论文标题
珍爱者EM+Prune:改进的子词细分,期望最大化和修剪
Morfessor EM+Prune: Improved Subword Segmentation with Expectation Maximization and Pruning
论文作者
论文摘要
数据驱动的单词将单词单词分割为子单词单元已在各种自然语言处理应用中使用了近20年的自动语音识别和统计机器翻译等各种自然语言处理应用程序。最近,它变得更加广泛地采用,因为基于深层神经网络的模型甚至从形态上简单的语言中也受益于子词单元。在本文中,我们根据期望最大化算法和词典修剪讨论并比较了Unigram子字模型的培训算法。使用英语,芬兰,北萨米人和土耳其数据集,我们表明这种方法能够找到比其原始递归训练算法所定义的优化问题更好的解决方案。与语言黄金标准相比,改进的优化还会导致更高的形态分割精度。我们在广泛使用的奉献软件包中发布了新算法的实现。
Data-driven segmentation of words into subword units has been used in various natural language processing applications such as automatic speech recognition and statistical machine translation for almost 20 years. Recently it has became more widely adopted, as models based on deep neural networks often benefit from subword units even for morphologically simpler languages. In this paper, we discuss and compare training algorithms for a unigram subword model, based on the Expectation Maximization algorithm and lexicon pruning.
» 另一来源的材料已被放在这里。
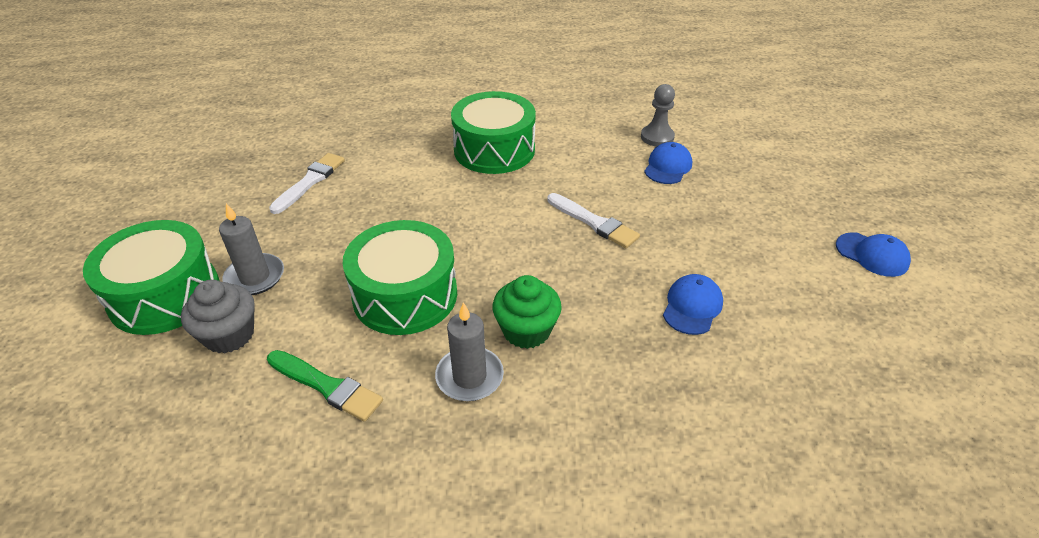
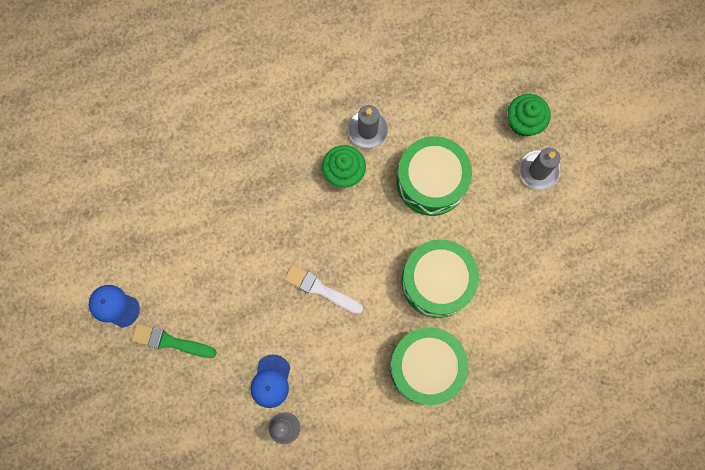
camera: 165 degrees right, 35 degrees up
(165, 295) = (586, 141): green drum -> green drum (437, 281)
(229, 335) = (524, 122): grey cupcake -> green cupcake
(310, 181) = (560, 280): white brush -> none
(327, 386) = (446, 103): green brush -> green brush (170, 342)
(692, 306) = (241, 220): blue cap -> none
Using English, Finnish, North Sami, and Turkish data sets, we show that this approach is able to find better solutions to the optimization problem defined by the Morfessor Baseline model than its original recursive training algorithm. The improved optimization also leads to higher morphological segmentation accuracy when compared to a linguistic gold standard. We publish implementations of the new algorithms in the widely-used Morfessor software package.